Predator: Badlands showcases New Zealand as a premium screen destination for international productions seeking scale, flexibility and cinematic transformation. Filmed across Auckland and Rotorua, the production combined studio infrastructure with geothermal landscapes and forests to create a setting that felt alien, immersive and physically real.
"Rotorua’s steaming geothermal fields and forested ridgelines offered alien, otherworldly exteriors the production needed, while Auckland supplied studio space and local production infrastructure."
/ Dan Trachenberg, Director
New Zealand as an alien planet
Predator: Badlands transformed New Zealand’s landscapes into a distant, hostile alien world. Filmed across Auckland, Rotorua and remote North Island locations, the production drew on geothermal terrain, volcanic ridgelines and dense forests to create a setting that felt unfamiliar, physical and grounded. Director Dan Trachtenberg deliberately prioritised real-world environments, aiming for a film that felt “in nature, in the wilds,” with alien elements layered into the landscape rather than relying solely on sound stages or digital fabrication. Rotorua’s geothermal fields and forested terrain, in particular, delivered the otherworldly aesthetic central to the film’s visual identity.

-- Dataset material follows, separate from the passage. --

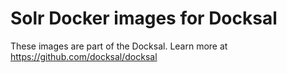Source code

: # Solr Docker images for Docksal

These images are part of the Docksal.
Learn more at https://github.com/docksal/docksal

The production combined large-scale visual effects with detailed practical design, drawing on New Zealand-based crews experienced in creature work and tactile world‑building. From Predator suits to textured environments, the filmmakers favoured physical, handcrafted elements that enhanced realism and supported the film’s grounded sci‑fi tone. This hybrid approach, blending practical effects with digital enhancement, allowed Predator: Badlands to deliver an expansive, immersive world while retaining a strong sense of physical presence on screen.